Instructions for the task: Only one stretch of the data is wanted: the line containing "camera: 155 degrees left, 5 degrees up", the line containing "(534, 426) = (502, 109): cooking", and every line between them, copied exactly.

Supplied material:
******************************
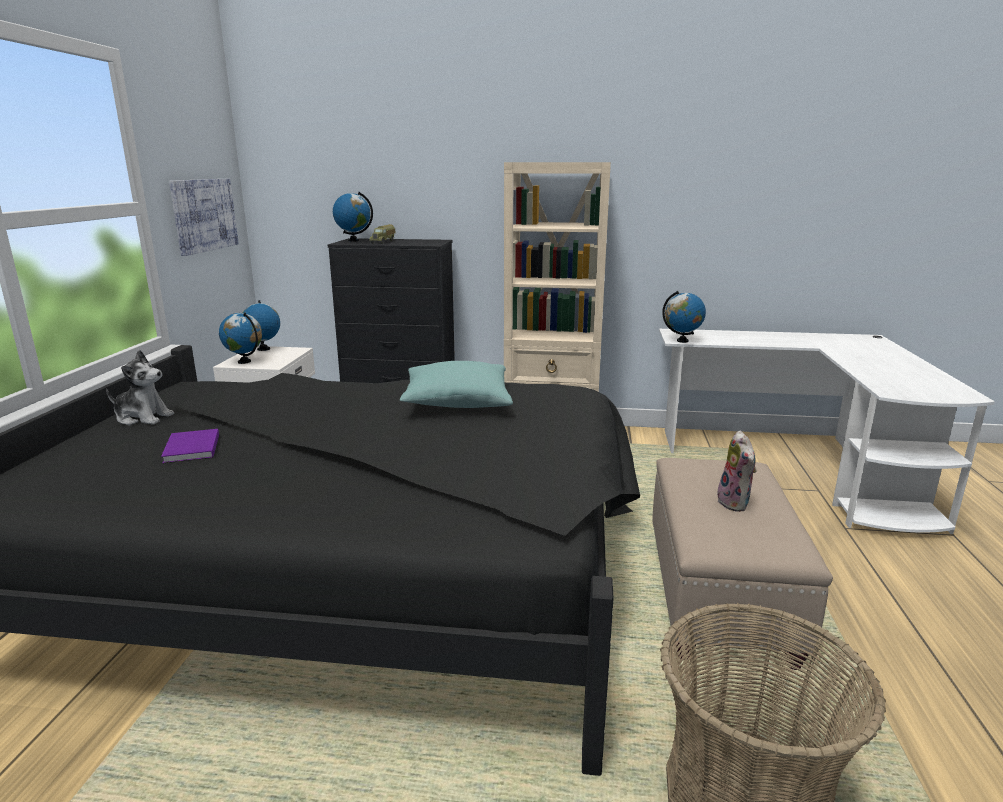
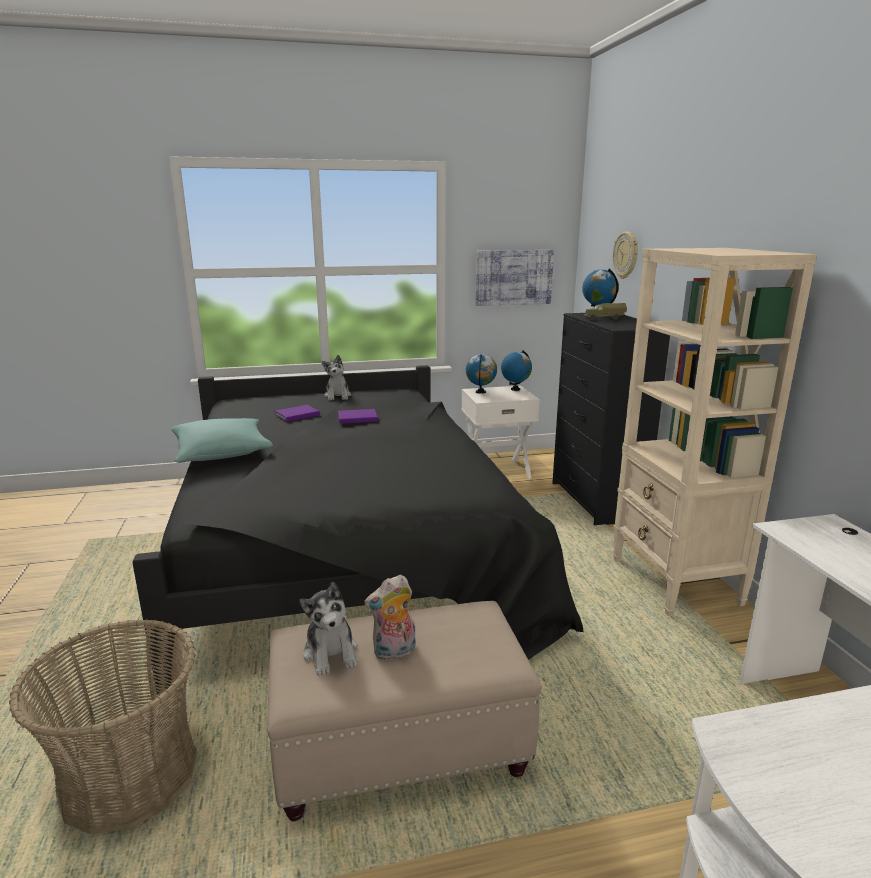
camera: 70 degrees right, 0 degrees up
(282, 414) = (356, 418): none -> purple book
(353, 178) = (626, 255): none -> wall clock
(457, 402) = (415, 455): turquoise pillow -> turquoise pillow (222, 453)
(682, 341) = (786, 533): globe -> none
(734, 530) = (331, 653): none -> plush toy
******************************
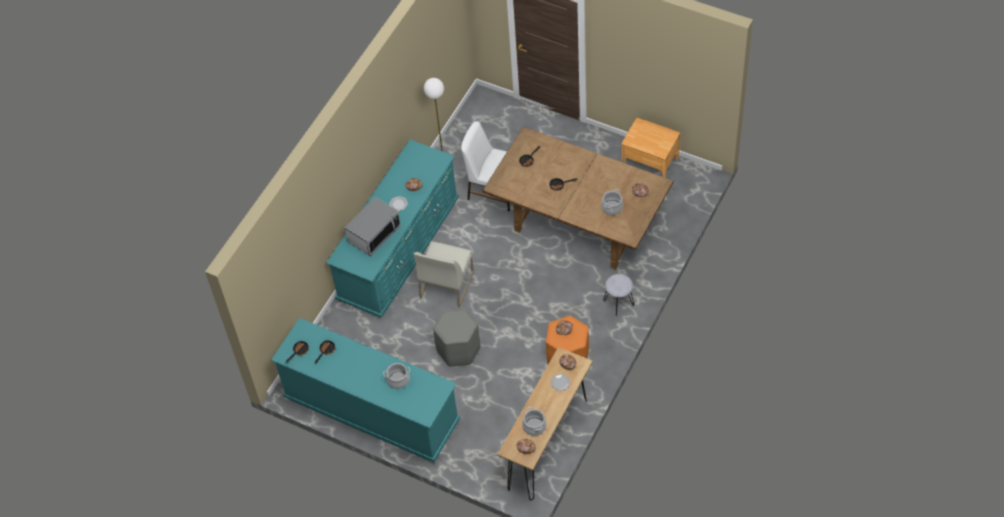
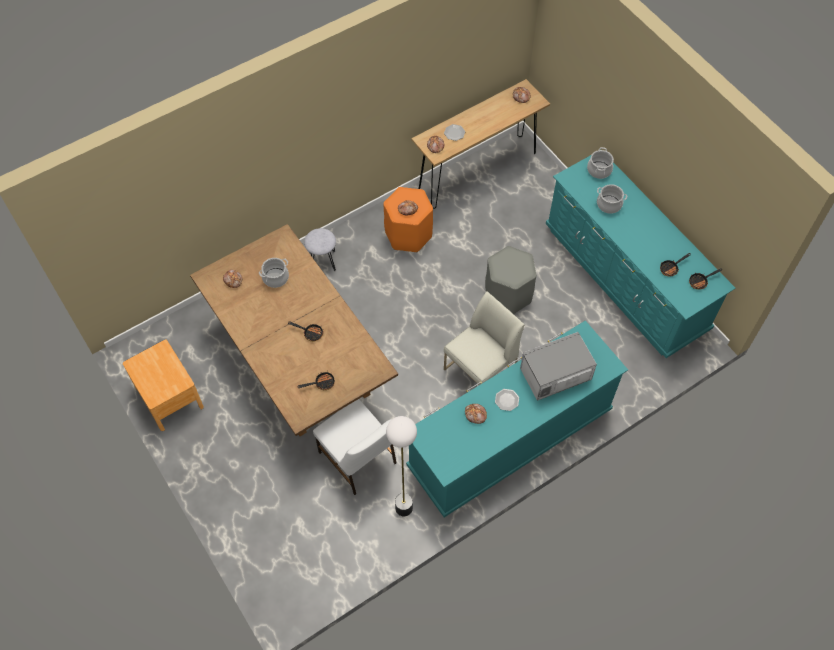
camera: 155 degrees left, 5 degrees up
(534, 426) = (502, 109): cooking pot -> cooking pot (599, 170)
******************************
Solution:
camera: 155 degrees left, 5 degrees up
(534, 426) = (502, 109): cooking pot -> cooking pot (599, 170)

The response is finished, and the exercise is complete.